• [Task instructions]
- a) Name each Android app that the hobby blog excerpt says can turn a smartphone into a spirit level.
- b) Reproduce the plant specimen catalog listing below line for line, with no changes.

Nowadays, almost everyone is sporting some type of a smartphone and every smartphone has built-in an accelerometer and/or gyroscope sensors. There is a galore of apps using these sensors to turn the smartphones into "spirit levels"and as added bonus, they can be calibrated for relative measurements as well (automatically subtracting the angle measured during the calibration process from the current reading). Just to name a few such apps (all Android OS btw) - Smart Tools, Spirit Level Plus, Precision Bubble Level, Gravitometer, etc...

Step 1 - Place the E-Revo VXL on the corner of the table, laying the car body only on the battery compartment door (bottom tires hanging free in the air). Calibration of the software is done on the flat work surface or even better - placing the phone onto the top battery compartment door - exactly parallel with the length of the car. This is the axis that needs to be calibrated - the other (perpendicular) axis is not important for toe angle adjustment and it is OK to be angled (Revo's battery door is angled in such way). The back of the phone should be laying flat over the surface of the door and the phone should be pressed and held firmly when calibrating it. The picture shows almost zeroed X axis - this is the axis running with the car's length.

Step 2 - Place the phone on top of the wheel (even better if you have only a rim with no tire installed), managing phone's orientation strictly parallel to the length of the car and read / adjust the tire toe angle. (in this case - axis X reads 3.1 degrees toe-in a little too much).

Step 3 - After adjusting the desired toe angle, take off the toe push rod on the adjusted side and use it to adjust the length of the other toe push rod. 

That's all - no need for an expensive specialized gauge.

Tuesday, July 16, 2013

Spektrum Telemetry on E-Revo VXL

My 3 year old son tends to over-steer and over-throttle his E-Revo (he has somewhat fuzzy understanding of the word "gentle" :) so to make the vehicle more kid-friendly I needed an "Exponential control" (Expo) feature and Dual-Rates - something  not available on the cheap stock Traxxas remote control. Naturally, I turned to Spektrum and their DX3S surface radio in particular. The kit came with telemetry capable SR3300T receiver and sensors - such nice functionality should not go to waste.
The SR3300T has inputs for a temperature sensor, a RPM sensor and a LAP sensor. The voltage sensor is internal to the receiver (more on this later...)

 Installing the temperature sensor is a very straight-forward process. I just attached the sensor to the under side of the motor housing using self-adhesive Kapton tape (high-temperature silicone based adhesive).
The RPM sensor install turned out to be a bit more involved. The stock spur gear cover has a mount for RPM sensor but Traxxas telemetry is using magnetic sensor - a small magnet is placed in the spur gear and the sensor on the cover picks up the magnet's rotation. Spektrum, on the other hand is using optical (infra-red) sensor. IMHO this is a more universal solution - a reflective or non-reflective sticker (depending on the situation) can be placed on almost every spinning part and it will not cause off-balance issue like the heavy magnet will.

• [Source material]
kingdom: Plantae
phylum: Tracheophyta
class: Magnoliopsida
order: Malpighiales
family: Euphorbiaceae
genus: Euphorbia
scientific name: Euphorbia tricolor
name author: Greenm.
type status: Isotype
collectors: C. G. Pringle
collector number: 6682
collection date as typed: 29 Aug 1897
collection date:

• [Full answers]
- a) Smart Tools, Spirit Level Plus, Precision Bubble Level, Gravitometer

- b)
kingdom: Plantae
phylum: Tracheophyta
class: Magnoliopsida
order: Malpighiales
family: Euphorbiaceae
genus: Euphorbia
scientific name: Euphorbia tricolor
name author: Greenm.
type status: Isotype
collectors: C. G. Pringle
collector number: 6682
collection date as typed: 29 Aug 1897
collection date:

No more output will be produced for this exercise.